TEKS SUMBER:
# # # #
Senin, 17 Februari 2014

Serentak pun, Konstitusional

                      Serentak pun, Konstitusional

L Tri Setyawanta R  ;   Guru Besar Ilmu Hukum Universitas Diponegoro
SUARA MERDEKA,  17 Februari 2014
                                                                                                                        
                                                                                         
                                                                                                                       
MENJELANG Pileg dan Pilpres 2014, badai politik spontan berembus dari yang mulia para hakim Mahkamah Konstitusi (MK). Lembaga penjaga konstitusi itu mengabulkan gugatan agar pemilu dilaksanakan berjamaah (serentak), antara pileg dan pilpres meski untuk 2019.

Penundaan sampai tahun itu pun menimbulkan polemik tersendiri terkait legalitas Pilpres 2014. Sejak putusan itu dibacakan pada 23 Januari lalu, pro-kontra terus bergulir dan tampaknya sulit untuk bertemu di satu titik terang.

Satu hal yang pasti keputusan MK adalah pertama dan terakhir serta mengikat karena tidak dimungkinkan ada upaya hukum lain. Beberapa pasal dalam UU Nomor 42 Tahun 2008 tentang Pemilu Presiden dan Wakil Presiden terdegradasi, tidak lagi mempunyai kekuatan hukum mengikat.

Sebenarnya hanya satu pasal kunci dalam kaitannya dengan pemilu serentak, yaitu Pasal 3 Ayat (5). Pilpres dilaksanakan terpisah, setelah pelaksanaan pileg. Oleh penggugat, itu dinyatakan bertentangan dengan Pasal 22 E Ayat (1) dan (2) UUD 1945, dan diamini MK.

Pasal 22E Ayat (1) menyebutkan pemilu dilaksanakan secara langsung, umum, bebas, rahasia, jujur, dan adil tiap lima tahun. Pasal-pasal lain andai tidak digugat pun mandul dengan sendirinya hanya dengan membatalkan pasal kunci tersebut. Pasal lain tersebut, yaitu Pasal 12 Ayat (1) dan (2), Pasal 14 Ayat (2), dan Pasal 112 UU Nomor 42 Tahun 2008.

Gugatan penggugat yang dikabulkan MK dalam menafsirkan Pasal 22 E Ayat (1) adalah bahwa dalam 5 tahun hanya boleh ada satu kali pemilu, tidak boleh dua kali. Berarti pemilu harus dilakukan secara bersamaan (pileg dan pilpres). Penafsiran gramatikal secara tekstual dari kalimat,’’ ...tiap 5 tahun sekaliî secara logika memang bisa diterima.
# # # #
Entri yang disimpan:
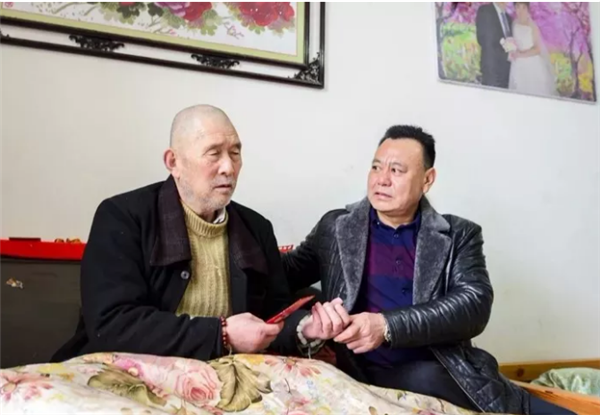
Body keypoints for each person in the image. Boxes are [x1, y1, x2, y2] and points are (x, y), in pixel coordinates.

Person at [283, 125, 575, 415]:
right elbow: (282, 276)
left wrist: (386, 326)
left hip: (444, 372)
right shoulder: (336, 227)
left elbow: (474, 304)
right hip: (364, 372)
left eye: (396, 170)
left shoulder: (458, 234)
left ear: (427, 179)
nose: (382, 179)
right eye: (376, 167)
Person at [52, 104, 332, 362]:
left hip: (224, 374)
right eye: (214, 153)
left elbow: (273, 318)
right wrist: (221, 334)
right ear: (173, 162)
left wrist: (304, 328)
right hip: (130, 367)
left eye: (235, 153)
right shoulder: (123, 217)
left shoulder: (257, 228)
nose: (229, 167)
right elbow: (112, 324)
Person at [508, 2, 557, 96]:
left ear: (527, 9)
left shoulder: (532, 25)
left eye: (523, 7)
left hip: (532, 64)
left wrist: (521, 55)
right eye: (518, 7)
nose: (520, 11)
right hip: (518, 63)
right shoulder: (514, 23)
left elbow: (538, 49)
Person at [476, 2, 513, 88]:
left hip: (507, 72)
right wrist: (505, 56)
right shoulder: (486, 11)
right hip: (492, 70)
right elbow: (485, 41)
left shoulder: (508, 18)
# # # #
PETUNJUK PENGERJAAN:
1) Ulangi tanpa perubahan bagian teks tentang putusan MK soal pemilu serentak yang dibuka dengan kata-kata "Sebenarnya hanya satu" dan ditutup dengan "42 Tahun 2008.".
2) Jawablah pertanyaan berikut berdasarkan teks tentang putusan MK soal pemilu serentak.
(a) Pada tanggal berapa putusan MK itu dibacakan?
(b) Pasal dan ayat mana dalam UU Nomor 42 Tahun 2008 yang disebut sebagai pasal kunci terkait pemilu serentak?
(c) Menurut Pasal 22E Ayat (1) UUD 1945, pemilu dilaksanakan tiap berapa tahun?
3) Lanjutkan teks tentang putusan MK soal pemilu serentak, dimulai tepat setelah kalimat terakhirnya.

JAWABAN TIAP TUGAS:
1)
Sebenarnya hanya satu pasal kunci dalam kaitannya dengan pemilu serentak, yaitu Pasal 3 Ayat (5). Pilpres dilaksanakan terpisah, setelah pelaksanaan pileg. Oleh penggugat, itu dinyatakan bertentangan dengan Pasal 22 E Ayat (1) dan (2) UUD 1945, dan diamini MK.

Pasal 22E Ayat (1) menyebutkan pemilu dilaksanakan secara langsung, umum, bebas, rahasia, jujur, dan adil tiap lima tahun. Pasal-pasal lain andai tidak digugat pun mandul dengan sendirinya hanya dengan membatalkan pasal kunci tersebut. Pasal lain tersebut, yaitu Pasal 12 Ayat (1) dan (2), Pasal 14 Ayat (2), dan Pasal 112 UU Nomor 42 Tahun 2008.

2)
(a) 23 Januari.
(b) Pasal 3 Ayat (5).
(c) Tiap lima tahun.

3)
Hanya masih dimungkinkan penafsiran lain lebih pas secara logika dan rasa bahasa. Dalam KBBI, kata ‘’sekali’’ mempunyai beberapa makna. Mengacu Pasal 22 E Ayat (2) UUD 1945, pemilu diselenggarakan untuk memilih anggota DPR, DPD, presiden dan wapres, serta anggota DPRD.

Dari ayat ini bahkan dimungkinkan pemilu bisa dilaksanakan sampai maksimal 4 kali dalam 5 tahun, sesuai dengan jumlah objek yang akan dipilih. Perlu anggaran besar kalau masingmasing dipilih melalui pemilu tersendiri dalam siklus 5 tahunan itu.
Praktiknya, Pemilu 2004 dan 2009 serta 2014?, hanya disepakati eksistensi pileg (DPR, DPD dan DPRD) dan pilpres. Tiap periode 5 tahunan, Indonesia melaksanakan dua kali pemilu dengan objek pemilihan berbeda.

Apabila disepakati kembali rule of the game yang baru dengan hanya satu kali pemilu untuk semua objek yang akan dipilih, itu pun masih sejalan dengan UUD 1945. Secara konstitusional, masingmasing objek pemilihan hanya dipilih melalui pemilu dalam periode atau siklus 5 tahunan, sesuai dengan masa jabatan. Kontroversi penafsiran ini sebenarnya tercermin dari pendapat berbeda (dissenting opinion) salah seorang hakim MK.

Solusi Mengambang

Penyelenggaraan pileg dan pilpres serentak atau tidak serentak, bukanlah masalah konstitusionalitas norma, melainkan lebih merupakan pilihan kebijakan hukum pembentuk undang-undang. Penafsiran kontroversial ini tenggelam dengan sendirinya karena kalah dalam hitungan jumlah suara, meski mengandung kebenaran lebih hakiki.

Dilogikakan dan dirasabahasakan secara keindonesiaan, akan berbeda artinya jika kata ‘’sekali’’ diletakkan di depan sehingga konstruksi kalimatnya menjadi,’’ ....sekali setiap lima tahunî . Kata ‘’sekali’’ sebagai angka bilangan akan menunjukkan frekuensi pemilu yang harus terselenggara hanya sekali dalam siklus 5 tahun secara periodik. Karena itu, rule of the game-nya pun, mau tidak mau diatur pileg dan pilpres harus secara serentak.

Bandingkan dengan beberapa pasal dalam UUD 1945 yang serupa konstruksi kalimatnya. Misal Pasal 2 Ayat (2), “MPR bersidang sedikitnya sekali dalam lima tahun...’’ Putusan MK sudah dibacakan meski menyisakan misteri administratif yang membuka ruang untuk didebat banyak pihak.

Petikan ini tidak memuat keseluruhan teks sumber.